DIRECTIONS FOR THIS TASK:
Reproduce every line of the listing below word for word, and leave the pictures out of your answer.

RECORDS FOR THIS EXERCISE:

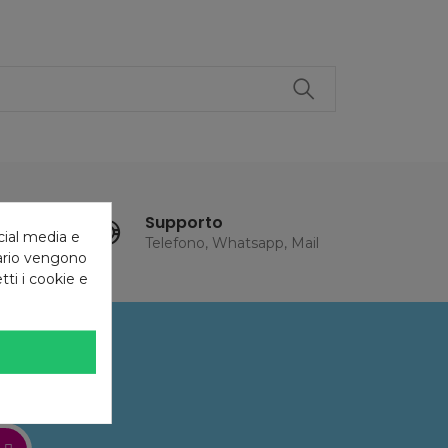
Supporto
cial media e
Telefono, Whatsapp, Mail
tario vengono
tti i cookie e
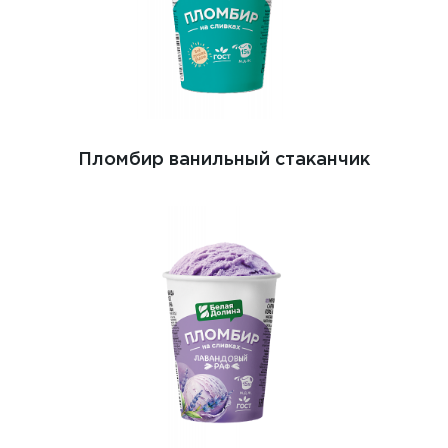
Пломбир ванильный стаканчик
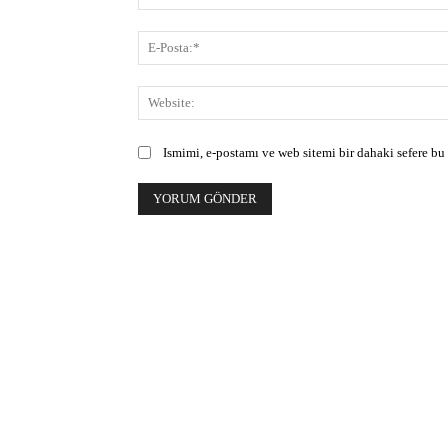
Ismimi, e-postamı ve web sitemi bir dahaki sefere bu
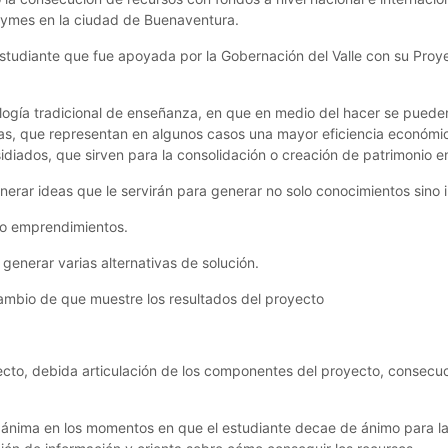
pymes en la ciudad de Buenaventura.
studiante que fue apoyada por la Gobernación del Valle con su Proy
logía tradicional de enseñanza, en que en medio del hacer se puede
as, que representan en algunos casos una mayor eficiencia económi
diados, que sirven para la consolidación o creación de patrimonio e
nerar ideas que le servirán para generar no solo conocimientos sino 
s o emprendimientos.
generar varias alternativas de solución.
mbio de que muestre los resultados del proyecto
yecto, debida articulación de los componentes del proyecto, consecu
y ánima en los momentos en que el estudiante decae de ánimo para la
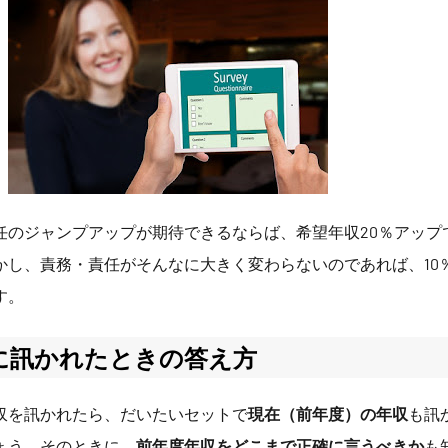
任のジャンプアップが期待できるならば、希望年収20％アップ
かし、責務・責任がそんなに大きく変わらないのであれば、10
す。
に訊かれたときの答え方
収を訊かれたら、だいたいセットで
現在（前年度）の年収
も訊
ょう。そのときに、
前年度年収をどこまで正確に言うべきか
も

RESPONSE:
Supporto
cial media e
Telefono, Whatsapp, Mail
tario vengono
tti i cookie e
Пломбир ванильный стаканчик
Ismimi, e-postamı ve web sitemi bir dahaki sefere bu
pymes en la ciudad de Buenaventura.
studiante que fue apoyada por la Gobernación del Valle con su Proy
logía tradicional de enseñanza, en que en medio del hacer se puede
as, que representan en algunos casos una mayor eficiencia económi
diados, que sirven para la consolidación o creación de patrimonio e
nerar ideas que le servirán para generar no solo conocimientos sino 
s o emprendimientos.
generar varias alternativas de solución.
mbio de que muestre los resultados del proyecto
yecto, debida articulación de los componentes del proyecto, consecu
y ánima en los momentos en que el estudiante decae de ánimo para la
任のジャンプアップが期待できるならば、希望年収20％アップ
かし、責務・責任がそんなに大きく変わらないのであれば、10
す。
に訊かれたときの答え方
収を訊かれたら、だいたいセットで
現在（前年度）の年収
も訊
ょう。そのときに、
前年度年収をどこまで正確に言うべきか
も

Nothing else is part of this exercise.